The beach isn’t overgrown with asters, as director Obirek suggests, rather, they are "scattered here and there,” he says. Nonetheless, the Christie Memorial Park beach is still the only population of asters in Canada that is healthy and large, McIntosh says.

The cordoned off area of the beach is being infiltrated with native species, not invasive plants like Director Obirek suggested, he said.

Finding more sites in the area wouldn't free up Christie Park's collection of asters. McIntosh says any more sites found in the area would be counted as a single population, as far as the endangered wildlife committee goes.

McIntosh canoed and walked the shores of Osoyoos, Vaseux and Skaha Lake over the past few years in the course of his studies, which were funded by the province.
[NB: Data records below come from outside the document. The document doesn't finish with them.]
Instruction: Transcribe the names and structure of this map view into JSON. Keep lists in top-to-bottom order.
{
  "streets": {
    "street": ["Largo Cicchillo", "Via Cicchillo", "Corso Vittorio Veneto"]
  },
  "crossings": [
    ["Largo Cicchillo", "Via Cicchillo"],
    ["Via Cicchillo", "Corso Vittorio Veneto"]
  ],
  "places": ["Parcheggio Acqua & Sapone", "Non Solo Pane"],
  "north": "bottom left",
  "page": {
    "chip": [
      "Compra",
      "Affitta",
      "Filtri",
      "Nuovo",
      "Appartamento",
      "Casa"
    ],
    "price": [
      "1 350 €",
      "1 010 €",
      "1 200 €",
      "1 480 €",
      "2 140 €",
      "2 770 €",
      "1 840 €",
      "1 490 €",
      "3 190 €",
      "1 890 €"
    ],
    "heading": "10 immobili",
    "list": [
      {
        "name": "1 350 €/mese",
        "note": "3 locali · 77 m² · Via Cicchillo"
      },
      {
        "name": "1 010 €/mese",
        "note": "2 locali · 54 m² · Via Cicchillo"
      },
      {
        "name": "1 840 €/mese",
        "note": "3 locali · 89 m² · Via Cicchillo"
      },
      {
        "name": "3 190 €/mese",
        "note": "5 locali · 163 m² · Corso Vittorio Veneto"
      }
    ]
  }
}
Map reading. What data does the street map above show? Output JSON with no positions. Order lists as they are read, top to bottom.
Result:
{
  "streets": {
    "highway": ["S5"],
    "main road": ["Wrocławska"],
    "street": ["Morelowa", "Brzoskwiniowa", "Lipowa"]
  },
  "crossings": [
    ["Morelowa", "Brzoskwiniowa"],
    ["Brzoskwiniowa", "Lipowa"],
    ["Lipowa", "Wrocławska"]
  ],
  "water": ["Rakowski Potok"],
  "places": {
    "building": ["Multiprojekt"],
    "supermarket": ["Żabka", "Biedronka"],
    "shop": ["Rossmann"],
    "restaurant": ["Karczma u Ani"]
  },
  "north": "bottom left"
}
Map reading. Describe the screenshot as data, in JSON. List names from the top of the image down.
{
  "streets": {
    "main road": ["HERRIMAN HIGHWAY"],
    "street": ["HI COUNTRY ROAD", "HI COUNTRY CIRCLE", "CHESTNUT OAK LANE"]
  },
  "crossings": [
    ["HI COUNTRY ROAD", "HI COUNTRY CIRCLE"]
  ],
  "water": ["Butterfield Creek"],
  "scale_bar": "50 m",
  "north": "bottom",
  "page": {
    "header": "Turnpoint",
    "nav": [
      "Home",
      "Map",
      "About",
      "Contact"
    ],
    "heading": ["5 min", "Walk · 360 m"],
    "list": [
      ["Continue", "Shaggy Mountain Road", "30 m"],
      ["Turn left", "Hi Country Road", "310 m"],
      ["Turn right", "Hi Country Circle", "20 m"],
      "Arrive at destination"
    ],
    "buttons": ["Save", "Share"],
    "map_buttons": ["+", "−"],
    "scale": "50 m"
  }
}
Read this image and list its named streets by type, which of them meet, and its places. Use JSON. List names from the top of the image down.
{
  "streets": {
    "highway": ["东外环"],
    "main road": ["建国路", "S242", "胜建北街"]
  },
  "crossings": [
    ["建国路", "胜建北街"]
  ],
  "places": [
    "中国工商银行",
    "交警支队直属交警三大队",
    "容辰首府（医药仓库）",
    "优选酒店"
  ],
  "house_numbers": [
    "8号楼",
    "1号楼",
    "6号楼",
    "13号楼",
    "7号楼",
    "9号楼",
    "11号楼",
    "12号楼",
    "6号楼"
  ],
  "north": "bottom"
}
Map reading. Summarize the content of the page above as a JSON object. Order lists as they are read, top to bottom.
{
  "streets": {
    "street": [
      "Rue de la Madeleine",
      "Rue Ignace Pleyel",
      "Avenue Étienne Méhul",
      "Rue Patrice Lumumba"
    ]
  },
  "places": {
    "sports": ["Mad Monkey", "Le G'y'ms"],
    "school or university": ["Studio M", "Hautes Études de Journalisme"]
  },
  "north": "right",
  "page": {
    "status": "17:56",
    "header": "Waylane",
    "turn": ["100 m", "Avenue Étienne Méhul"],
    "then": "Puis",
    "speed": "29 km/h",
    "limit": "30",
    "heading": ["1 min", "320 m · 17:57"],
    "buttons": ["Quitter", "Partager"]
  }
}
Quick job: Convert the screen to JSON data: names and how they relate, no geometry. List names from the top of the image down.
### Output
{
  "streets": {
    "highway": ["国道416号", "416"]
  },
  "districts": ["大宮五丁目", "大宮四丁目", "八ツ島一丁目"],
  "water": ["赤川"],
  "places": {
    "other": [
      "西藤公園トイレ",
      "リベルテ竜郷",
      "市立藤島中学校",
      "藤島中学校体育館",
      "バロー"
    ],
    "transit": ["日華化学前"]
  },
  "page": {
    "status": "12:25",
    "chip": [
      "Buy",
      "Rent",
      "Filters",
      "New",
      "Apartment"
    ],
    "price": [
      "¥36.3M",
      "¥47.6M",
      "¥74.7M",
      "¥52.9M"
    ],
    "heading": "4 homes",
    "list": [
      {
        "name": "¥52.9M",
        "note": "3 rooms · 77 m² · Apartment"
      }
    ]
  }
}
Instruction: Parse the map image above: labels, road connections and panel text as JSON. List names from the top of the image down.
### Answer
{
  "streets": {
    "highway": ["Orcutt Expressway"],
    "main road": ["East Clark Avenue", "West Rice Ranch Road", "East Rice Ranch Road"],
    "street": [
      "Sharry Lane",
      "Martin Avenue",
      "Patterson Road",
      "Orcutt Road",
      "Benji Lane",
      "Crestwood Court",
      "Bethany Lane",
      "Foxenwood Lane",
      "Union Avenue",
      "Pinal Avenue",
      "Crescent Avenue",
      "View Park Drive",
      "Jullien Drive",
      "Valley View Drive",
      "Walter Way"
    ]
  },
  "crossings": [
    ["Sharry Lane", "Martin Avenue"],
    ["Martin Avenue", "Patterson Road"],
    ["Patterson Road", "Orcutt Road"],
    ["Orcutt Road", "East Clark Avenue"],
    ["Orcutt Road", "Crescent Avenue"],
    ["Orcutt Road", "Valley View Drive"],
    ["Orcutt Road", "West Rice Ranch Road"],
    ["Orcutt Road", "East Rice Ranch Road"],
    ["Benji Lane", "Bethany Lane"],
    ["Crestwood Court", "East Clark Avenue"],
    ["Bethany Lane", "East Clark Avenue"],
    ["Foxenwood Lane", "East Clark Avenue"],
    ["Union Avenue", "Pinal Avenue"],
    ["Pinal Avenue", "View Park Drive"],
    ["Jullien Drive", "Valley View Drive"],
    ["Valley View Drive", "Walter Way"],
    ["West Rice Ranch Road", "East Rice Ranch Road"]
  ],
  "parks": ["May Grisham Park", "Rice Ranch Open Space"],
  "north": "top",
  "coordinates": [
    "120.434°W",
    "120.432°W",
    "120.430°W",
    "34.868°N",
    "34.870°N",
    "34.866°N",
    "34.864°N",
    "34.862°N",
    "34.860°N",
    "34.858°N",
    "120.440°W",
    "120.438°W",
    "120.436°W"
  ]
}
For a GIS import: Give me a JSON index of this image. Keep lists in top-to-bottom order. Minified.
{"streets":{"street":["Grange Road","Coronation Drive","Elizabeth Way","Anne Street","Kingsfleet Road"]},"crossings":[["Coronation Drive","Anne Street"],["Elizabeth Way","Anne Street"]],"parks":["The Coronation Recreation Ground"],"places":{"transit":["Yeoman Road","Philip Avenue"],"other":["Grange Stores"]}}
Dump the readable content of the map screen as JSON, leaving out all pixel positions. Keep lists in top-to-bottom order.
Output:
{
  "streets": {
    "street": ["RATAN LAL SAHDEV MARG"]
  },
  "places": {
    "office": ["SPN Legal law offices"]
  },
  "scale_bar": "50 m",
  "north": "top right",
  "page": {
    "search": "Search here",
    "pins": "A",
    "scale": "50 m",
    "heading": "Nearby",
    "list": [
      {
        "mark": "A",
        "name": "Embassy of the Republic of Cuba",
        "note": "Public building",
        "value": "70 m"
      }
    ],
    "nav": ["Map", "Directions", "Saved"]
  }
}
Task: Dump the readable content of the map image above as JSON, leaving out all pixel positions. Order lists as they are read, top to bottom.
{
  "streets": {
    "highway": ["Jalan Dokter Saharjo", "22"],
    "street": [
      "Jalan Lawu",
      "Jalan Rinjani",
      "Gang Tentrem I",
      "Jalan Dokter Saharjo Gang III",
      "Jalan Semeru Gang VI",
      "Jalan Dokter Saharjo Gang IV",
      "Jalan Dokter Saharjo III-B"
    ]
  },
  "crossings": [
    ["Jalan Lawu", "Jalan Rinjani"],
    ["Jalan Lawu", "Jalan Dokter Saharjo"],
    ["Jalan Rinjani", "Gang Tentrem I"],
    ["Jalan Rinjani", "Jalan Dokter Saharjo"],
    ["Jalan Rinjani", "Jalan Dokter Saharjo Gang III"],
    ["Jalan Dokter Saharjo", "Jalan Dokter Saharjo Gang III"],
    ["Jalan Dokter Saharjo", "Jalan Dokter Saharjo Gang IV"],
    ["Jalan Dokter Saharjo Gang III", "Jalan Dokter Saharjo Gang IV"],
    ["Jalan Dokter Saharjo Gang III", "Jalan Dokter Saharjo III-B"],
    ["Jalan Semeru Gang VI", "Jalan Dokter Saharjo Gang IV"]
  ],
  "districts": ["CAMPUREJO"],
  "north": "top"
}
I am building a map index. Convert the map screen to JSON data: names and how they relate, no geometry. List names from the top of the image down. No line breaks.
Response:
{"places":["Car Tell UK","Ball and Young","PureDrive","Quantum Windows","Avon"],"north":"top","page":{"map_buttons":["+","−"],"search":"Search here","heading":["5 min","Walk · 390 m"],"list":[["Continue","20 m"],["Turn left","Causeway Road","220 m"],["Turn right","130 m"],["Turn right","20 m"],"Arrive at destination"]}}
He says only one small patch of the aster was found along Osoyoos Lake.

The biologist says he hopes someone will be able to capitalize on the $500 reward offered by the Save the Aster Save the Beach Society, but wishes them luck.

The society of Okanagan Falls-based residents are offering a 'bounty' of $500 to anyone who can identify new locations for the aster.

“There is at least one common species out there that looks a lot like it, the rayless alkali aster, so I hope they also fund a botanist to confirm the identification,” he says.

One thing McIntosh does agree with Director Obirek on is the aster is not endangered in North America.

“(The endangered wildlife committee) is only concerned about Canada. The B.C. aster populations are the most northern in all its range which gives it special status genetically,” he says.